SELECTED EXCERPT>
This is a common idiom in the epilog of string-processing loops
that accumulate an answer in a reverse-order list. (See also
string-concatenate-reverse
for the "chunked" variant.)
string-join
string-list [delimiter grammar] -> string
This procedure is a simple unparser --- it pastes strings together using the delimiter string.
The grammar argument is a symbol that determines how the delimiter is
used, and defaults to 'infix
.
'infix
means an infix or separator grammar:
insert the delimiter
between list elements. An empty list will produce an empty string --
note, however, that parsing an empty string with an infix or separator
grammar is ambiguous. Is it an empty list, or a list of one element,
the empty string?
'strict-infix
means the same as 'infix
,
but will raise an error if given an empty list.
'suffix
means a suffix or terminator grammar:
insert the delimiter
after every list element. This grammar has no ambiguities.
'prefix
means a prefix grammar: insert the delimiter
before every list element. This grammar has no ambiguities.
The delimiter is the string used to delimit elements; it defaults to a single space " ".
(string-join '("foo" "bar" "baz") ":") => "foo:bar:baz" (string-join '("foo" "bar" "baz") ":" 'suffix) => "foo:bar:baz:" ;; Infix grammar is ambiguous wrt empty list vs. empty string, (string-join '() ":") => "" (string-join '("") ":") => "" ;; but suffix & prefix grammars are not. (string-join '() ":" 'suffix) => "" (string-join '("") ":" 'suffix) => ":"
string-length
s -> integer
[R5RS] Returns the number of characters in the string s.

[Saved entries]

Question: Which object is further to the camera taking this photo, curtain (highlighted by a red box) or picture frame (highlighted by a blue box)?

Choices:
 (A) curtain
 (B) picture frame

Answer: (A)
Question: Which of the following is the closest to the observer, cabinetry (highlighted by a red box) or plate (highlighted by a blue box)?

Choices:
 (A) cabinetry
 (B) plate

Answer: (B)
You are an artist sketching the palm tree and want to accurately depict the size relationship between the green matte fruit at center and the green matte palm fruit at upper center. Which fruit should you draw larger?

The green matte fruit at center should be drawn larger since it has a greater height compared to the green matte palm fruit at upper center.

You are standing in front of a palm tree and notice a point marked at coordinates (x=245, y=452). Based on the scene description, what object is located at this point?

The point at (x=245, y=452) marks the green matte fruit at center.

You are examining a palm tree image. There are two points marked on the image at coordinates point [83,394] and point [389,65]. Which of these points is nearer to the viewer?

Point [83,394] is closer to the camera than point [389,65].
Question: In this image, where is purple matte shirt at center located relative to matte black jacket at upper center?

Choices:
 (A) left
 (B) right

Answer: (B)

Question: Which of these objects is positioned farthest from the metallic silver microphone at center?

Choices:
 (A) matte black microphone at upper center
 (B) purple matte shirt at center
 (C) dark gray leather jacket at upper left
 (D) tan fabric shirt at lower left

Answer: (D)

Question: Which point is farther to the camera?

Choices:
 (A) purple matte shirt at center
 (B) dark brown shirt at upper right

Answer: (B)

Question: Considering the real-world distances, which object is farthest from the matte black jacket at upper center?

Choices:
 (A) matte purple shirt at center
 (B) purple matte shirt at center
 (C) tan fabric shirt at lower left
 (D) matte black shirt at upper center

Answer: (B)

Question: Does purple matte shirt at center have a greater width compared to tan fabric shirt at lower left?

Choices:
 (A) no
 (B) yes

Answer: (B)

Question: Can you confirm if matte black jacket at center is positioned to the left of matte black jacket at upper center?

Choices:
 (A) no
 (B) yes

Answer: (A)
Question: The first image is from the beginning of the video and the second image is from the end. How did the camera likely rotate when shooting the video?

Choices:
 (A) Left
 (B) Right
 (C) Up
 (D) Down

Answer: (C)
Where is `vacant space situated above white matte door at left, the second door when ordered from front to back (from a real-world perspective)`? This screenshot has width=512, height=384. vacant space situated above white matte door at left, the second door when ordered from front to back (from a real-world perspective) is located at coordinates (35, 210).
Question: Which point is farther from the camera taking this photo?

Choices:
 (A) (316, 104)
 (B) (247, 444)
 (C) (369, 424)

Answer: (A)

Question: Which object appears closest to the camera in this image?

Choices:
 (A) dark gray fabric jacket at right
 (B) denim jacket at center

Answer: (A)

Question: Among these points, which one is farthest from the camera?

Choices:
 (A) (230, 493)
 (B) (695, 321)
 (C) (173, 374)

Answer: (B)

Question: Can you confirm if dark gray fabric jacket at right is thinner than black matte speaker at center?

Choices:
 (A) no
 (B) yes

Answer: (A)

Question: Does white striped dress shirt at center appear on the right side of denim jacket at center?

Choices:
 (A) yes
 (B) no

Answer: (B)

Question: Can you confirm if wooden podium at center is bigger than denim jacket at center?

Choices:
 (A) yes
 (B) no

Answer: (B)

QUESTIONS>
1. Translate this sentence from the string procedure documentation into Spanish: "This procedure is a simple unparser --- it pastes strings together using the delimiter string."
2. Take the string procedure documentation further, starting right after its last sentence.

TASK RESPONSES>
1. Este procedimiento es un desanalizador simple: une cadenas mediante la cadena delimitadora.

2.
string-ref
s i -> char
[R5RS] Returns character s[i] using zero-origin indexing. I must be a valid index of s.
string-copy
s [start end] -> string
substring/shared
s start [end] -> string
[R5RS+]
substring/shared
returns a string whose contents are the characters of s
beginning with index start (inclusive) and ending with index end
(exclusive). It differs from the R5RS substring
in two ways:
substring/shared
may return a value that shares memory with s or
is eq?
to s.
string-copy
is extended from its R5RS definition by the addition of
its optional start/end parameters. In contrast to substring/shared
,
it is guaranteed to produce a freshly-allocated string.
Use string-copy
when you want to indicate explicitly in your code that you
wish to allocate new storage; use substring/shared
when you don't care if
you get a fresh copy or share storage with the original string.
(string-copy "Beta substitution") => "Beta substitution" (string-copy "Beta substitution" 1 10) => "eta subst" (string-copy "Beta substitution" 5) => "substitution"
string-copy!
target tstart s [start end] -> unspecified
Copy the sequence of characters from index range [start,end) in string s to string target, beginning at index tstart. The characters are copied left-to-right or right-to-left as needed -- the copy is guaranteed to work, even if target and s are the same string.
It is an error if the copy operation runs off the end of the target string, e.g.
(string-copy! (string-copy "Microsoft") 0 "Regional Microsoft Operating Companies") => error
string-take
s nchars -> string
string-drop
s nchars -> string
string-take-right
s nchars -> string
string-drop-right
s nchars -> string
string-take
returns the first nchars of s;
string-drop
returns all but the first nchars of s.
string-take-right
returns the last nchars of s;
string-drop-right
returns all but the last nchars of s.
If these procedures produce the entire string, they may return either
s or a copy of s; in some implementations, proper substrings may share
memory with s.
(string-take "Pete Szilagyi" 6) => "Pete S" (string-drop "Pete Szilagyi" 6) => "zilagyi" (string-take-right "Beta rules" 5) => "rules" (string-drop-right "Beta rules" 5) => "Beta "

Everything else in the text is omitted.